§ **Given request**: Convert every line of all the items below into a JSON list of strings, one string per line, with blank lines left out.

begin

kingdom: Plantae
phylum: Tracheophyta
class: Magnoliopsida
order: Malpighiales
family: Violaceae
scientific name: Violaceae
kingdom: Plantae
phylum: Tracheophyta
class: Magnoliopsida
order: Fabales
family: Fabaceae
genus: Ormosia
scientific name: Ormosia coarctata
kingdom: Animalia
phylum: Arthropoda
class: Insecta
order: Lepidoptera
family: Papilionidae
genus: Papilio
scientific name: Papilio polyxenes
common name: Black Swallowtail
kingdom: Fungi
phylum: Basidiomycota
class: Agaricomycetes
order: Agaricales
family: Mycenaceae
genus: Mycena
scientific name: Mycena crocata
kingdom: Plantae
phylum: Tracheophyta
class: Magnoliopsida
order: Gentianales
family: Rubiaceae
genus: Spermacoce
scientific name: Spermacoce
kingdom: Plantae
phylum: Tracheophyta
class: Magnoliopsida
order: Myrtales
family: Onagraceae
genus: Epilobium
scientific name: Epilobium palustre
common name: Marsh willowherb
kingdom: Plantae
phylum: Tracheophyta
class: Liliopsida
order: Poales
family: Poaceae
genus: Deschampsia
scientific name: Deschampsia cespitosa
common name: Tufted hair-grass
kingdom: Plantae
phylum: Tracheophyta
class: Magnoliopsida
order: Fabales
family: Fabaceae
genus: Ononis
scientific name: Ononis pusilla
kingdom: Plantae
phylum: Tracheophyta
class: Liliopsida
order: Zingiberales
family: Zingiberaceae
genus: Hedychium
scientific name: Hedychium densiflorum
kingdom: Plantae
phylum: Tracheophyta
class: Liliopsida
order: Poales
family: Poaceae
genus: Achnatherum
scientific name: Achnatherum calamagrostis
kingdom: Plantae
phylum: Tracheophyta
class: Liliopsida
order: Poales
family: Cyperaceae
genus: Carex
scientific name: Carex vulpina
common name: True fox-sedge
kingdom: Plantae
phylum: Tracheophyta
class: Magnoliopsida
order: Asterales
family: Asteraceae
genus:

end

§ **Solution to this problem**:
[
  "kingdom: Plantae",
  "phylum: Tracheophyta",
  "class: Magnoliopsida",
  "order: Malpighiales",
  "family: Violaceae",
  "scientific name: Violaceae",
  "kingdom: Plantae",
  "phylum: Tracheophyta",
  "class: Magnoliopsida",
  "order: Fabales",
  "family: Fabaceae",
  "genus: Ormosia",
  "scientific name: Ormosia coarctata",
  "kingdom: Animalia",
  "phylum: Arthropoda",
  "class: Insecta",
  "order: Lepidoptera",
  "family: Papilionidae",
  "genus: Papilio",
  "scientific name: Papilio polyxenes",
  "common name: Black Swallowtail",
  "kingdom: Fungi",
  "phylum: Basidiomycota",
  "class: Agaricomycetes",
  "order: Agaricales",
  "family: Mycenaceae",
  "genus: Mycena",
  "scientific name: Mycena crocata",
  "kingdom: Plantae",
  "phylum: Tracheophyta",
  "class: Magnoliopsida",
  "order: Gentianales",
  "family: Rubiaceae",
  "genus: Spermacoce",
  "scientific name: Spermacoce",
  "kingdom: Plantae",
  "phylum: Tracheophyta",
  "class: Magnoliopsida",
  "order: Myrtales",
  "family: Onagraceae",
  "genus: Epilobium",
  "scientific name: Epilobium palustre",
  "common name: Marsh willowherb",
  "kingdom: Plantae",
  "phylum: Tracheophyta",
  "class: Liliopsida",
  "order: Poales",
  "family: Poaceae",
  "genus: Deschampsia",
  "scientific name: Deschampsia cespitosa",
  "common name: Tufted hair-grass",
  "kingdom: Plantae",
  "phylum: Tracheophyta",
  "class: Magnoliopsida",
  "order: Fabales",
  "family: Fabaceae",
  "genus: Ononis",
  "scientific name: Ononis pusilla",
  "kingdom: Plantae",
  "phylum: Tracheophyta",
  "class: Liliopsida",
  "order: Zingiberales",
  "family: Zingiberaceae",
  "genus: Hedychium",
  "scientific name: Hedychium densiflorum",
  "kingdom: Plantae",
  "phylum: Tracheophyta",
  "class: Liliopsida",
  "order: Poales",
  "family: Poaceae",
  "genus: Achnatherum",
  "scientific name: Achnatherum calamagrostis",
  "kingdom: Plantae",
  "phylum: Tracheophyta",
  "class: Liliopsida",
  "order: Poales",
  "family: Cyperaceae",
  "genus: Carex",
  "scientific name: Carex vulpina",
  "common name: True fox-sedge",
  "kingdom: Plantae",
  "phylum: Tracheophyta",
  "class: Magnoliopsida",
  "order: Asterales",
  "family: Asteraceae",
  "genus:"
]